▶ [Task objective] With the pictures removed, set down all of the entries below exactly.

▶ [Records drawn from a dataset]
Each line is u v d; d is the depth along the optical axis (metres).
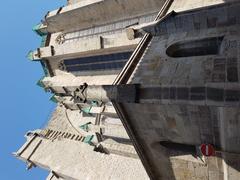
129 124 18.69
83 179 31.47
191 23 17.50
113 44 30.53
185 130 16.38
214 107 14.33
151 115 17.08
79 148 35.03
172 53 17.97
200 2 20.28
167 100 15.34
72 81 37.53
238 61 13.96
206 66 14.86
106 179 29.61
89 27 36.00
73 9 35.62
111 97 17.47
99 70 34.66
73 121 40.16
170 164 19.36
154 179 21.06
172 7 22.12
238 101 13.14
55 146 38.97
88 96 28.05
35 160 39.53
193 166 18.09
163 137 17.86
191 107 15.07
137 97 16.53
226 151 15.53
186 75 15.26
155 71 16.98
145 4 29.08
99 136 31.41
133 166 28.36
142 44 19.86
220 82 13.91
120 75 18.56
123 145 29.08
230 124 14.36
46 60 41.31
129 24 31.17
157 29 19.25
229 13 15.96
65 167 34.75
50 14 39.56
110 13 32.72
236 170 15.76
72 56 37.38
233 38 15.11
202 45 16.75
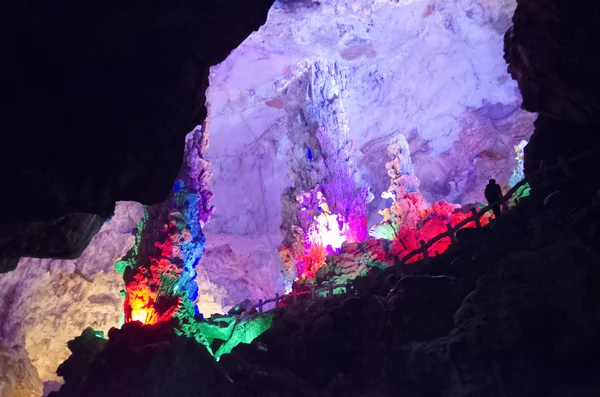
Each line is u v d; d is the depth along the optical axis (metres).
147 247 17.50
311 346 14.98
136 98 8.74
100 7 7.74
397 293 13.46
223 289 27.58
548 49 12.56
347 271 19.48
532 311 10.04
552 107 13.72
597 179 12.87
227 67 27.11
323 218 23.56
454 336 10.84
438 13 26.81
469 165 30.61
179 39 8.95
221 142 31.20
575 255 9.98
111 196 8.83
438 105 30.28
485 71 29.03
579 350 9.61
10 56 7.52
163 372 13.95
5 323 21.58
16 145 7.84
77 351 15.78
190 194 18.33
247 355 15.49
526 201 13.81
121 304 23.58
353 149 26.00
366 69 29.02
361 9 25.19
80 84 8.31
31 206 8.21
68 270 22.97
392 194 22.88
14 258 9.05
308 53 26.95
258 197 31.66
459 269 13.46
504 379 10.07
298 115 26.56
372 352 13.73
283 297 19.25
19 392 20.30
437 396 11.23
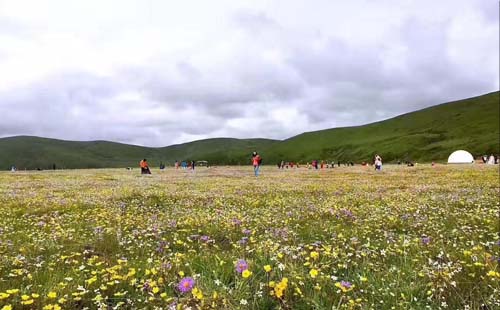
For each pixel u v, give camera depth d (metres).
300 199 20.34
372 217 13.30
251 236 10.03
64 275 6.62
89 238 10.44
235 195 22.88
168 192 24.62
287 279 5.25
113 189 27.75
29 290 5.74
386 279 6.03
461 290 5.58
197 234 10.77
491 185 27.14
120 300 5.53
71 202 19.09
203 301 4.66
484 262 6.71
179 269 6.64
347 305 4.91
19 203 18.78
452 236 10.02
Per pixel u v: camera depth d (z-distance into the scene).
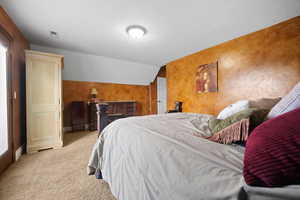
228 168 0.54
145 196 0.70
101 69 4.23
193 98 3.52
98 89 4.61
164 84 6.04
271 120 0.60
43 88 2.36
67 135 3.45
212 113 3.08
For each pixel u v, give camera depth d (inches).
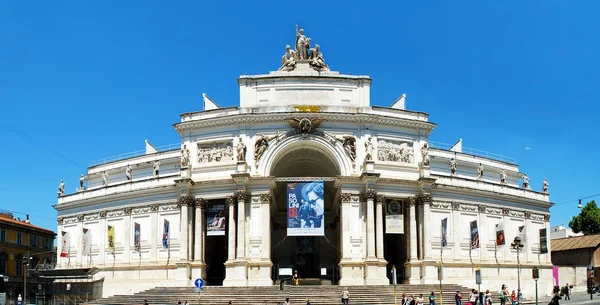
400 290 2331.4
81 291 2945.4
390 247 2940.5
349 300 2183.8
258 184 2539.4
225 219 2640.3
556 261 3745.1
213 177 2608.3
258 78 2637.8
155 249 2802.7
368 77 2659.9
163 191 2812.5
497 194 2977.4
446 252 2773.1
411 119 2652.6
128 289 2824.8
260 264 2471.7
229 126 2623.0
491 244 2945.4
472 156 3257.9
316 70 2728.8
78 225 3134.8
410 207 2605.8
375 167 2576.3
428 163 2652.6
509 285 2945.4
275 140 2571.4
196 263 2566.4
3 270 3791.8
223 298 2218.3
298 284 2544.3
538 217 3225.9
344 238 2496.3
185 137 2689.5
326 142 2571.4
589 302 2332.7
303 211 2522.1
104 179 3159.5
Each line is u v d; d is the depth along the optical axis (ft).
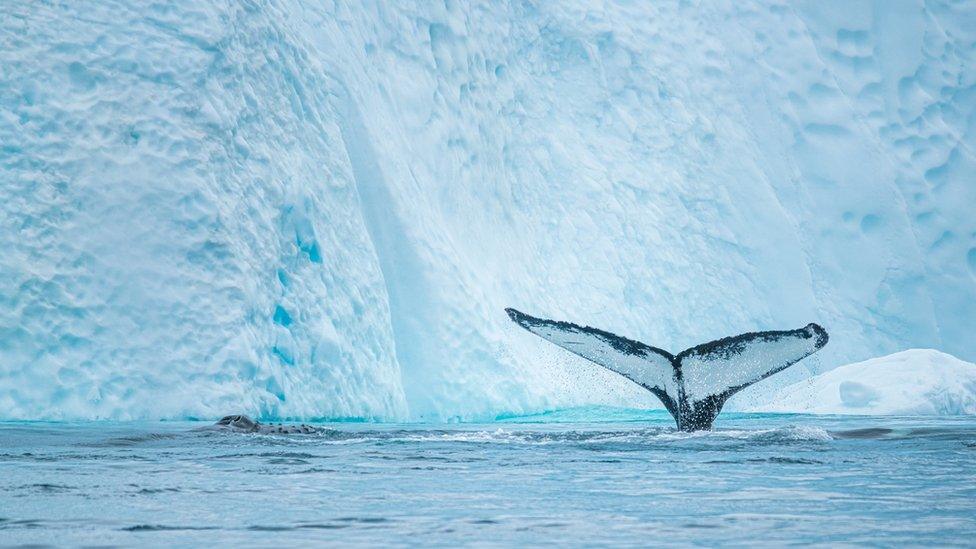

▶ [Solution below]
Each line is u v d; d is the depth along the optical axis (metres).
129 124 18.69
83 179 31.47
191 23 17.50
113 44 30.53
185 130 16.38
214 107 14.33
151 115 17.08
79 148 35.03
172 53 17.97
200 2 20.28
167 100 15.34
72 81 37.53
238 61 13.96
206 66 14.86
106 179 29.61
89 27 36.00
73 9 35.62
111 97 17.47
99 70 34.66
73 121 40.16
170 164 19.36
154 179 21.06
172 7 22.12
238 101 13.14
55 146 38.97
88 96 28.05
35 160 39.53
193 166 18.09
163 137 17.86
191 107 15.07
137 97 16.53
226 151 15.53
186 75 15.26
155 71 16.98
145 4 29.08
99 136 31.41
133 166 28.36
142 44 19.86
220 82 13.91
120 75 18.56
123 145 29.08
230 124 14.36
46 60 41.31
129 24 31.17
157 29 19.25
229 13 15.96
65 167 34.75
50 14 39.56
110 13 32.72
236 170 15.76
72 56 37.38
233 38 15.11
202 45 16.75
Each line is u v d; d is the depth along the optical axis (metres).
147 247 17.50
311 346 14.98
136 98 8.74
100 7 7.74
397 293 13.46
223 289 27.58
548 49 12.56
347 271 19.48
532 311 10.04
552 107 13.72
597 179 12.87
227 67 27.11
323 218 23.56
454 336 10.84
438 13 26.81
469 165 30.61
179 39 8.95
221 142 31.20
575 255 9.98
111 196 8.83
438 105 30.28
485 71 29.03
579 350 9.61
10 56 7.52
163 372 13.95
5 323 21.58
16 145 7.84
77 351 15.78
190 194 18.33
247 355 15.49
526 201 13.81
121 304 23.58
353 149 26.00
366 69 29.02
361 9 25.19
80 84 8.31
31 206 8.21
68 270 22.97
392 194 22.88
14 258 9.05
308 53 26.95
258 197 31.66
459 269 13.46
504 379 10.07
298 115 26.56
372 352 13.73
283 297 19.25
19 392 20.30
437 396 11.23
For each pixel u v, give camera depth d (metres).
300 199 20.34
372 217 13.30
251 236 10.03
64 275 6.62
89 238 10.44
235 195 22.88
168 192 24.62
287 279 5.25
113 189 27.75
29 290 5.74
386 279 6.03
461 290 5.58
197 234 10.77
491 185 27.14
120 300 5.53
71 202 19.09
203 301 4.66
484 262 6.71
179 269 6.64
347 305 4.91
19 203 18.78
452 236 10.02
Per pixel u v: camera depth d (z-distance into the scene).
228 168 0.54
145 196 0.70
101 69 4.23
193 98 3.52
98 89 4.61
164 84 6.04
271 120 0.60
43 88 2.36
67 135 3.45
212 113 3.08
For each pixel u v, give camera depth d (inches).
400 290 2331.4
81 291 2945.4
390 247 2940.5
349 300 2183.8
258 184 2539.4
225 219 2640.3
556 261 3745.1
213 177 2608.3
258 78 2637.8
155 249 2802.7
368 77 2659.9
163 191 2812.5
497 194 2977.4
446 252 2773.1
411 119 2652.6
128 289 2824.8
260 264 2471.7
229 126 2623.0
491 244 2945.4
472 156 3257.9
316 70 2728.8
78 225 3134.8
410 207 2605.8
375 167 2576.3
428 163 2652.6
509 285 2945.4
275 140 2571.4
196 263 2566.4
3 270 3791.8
223 298 2218.3
298 284 2544.3
538 217 3225.9
344 238 2496.3
185 137 2689.5
326 142 2571.4
589 302 2332.7
303 211 2522.1
104 179 3159.5
Each line is u v d; d is the depth along the optical axis (ft).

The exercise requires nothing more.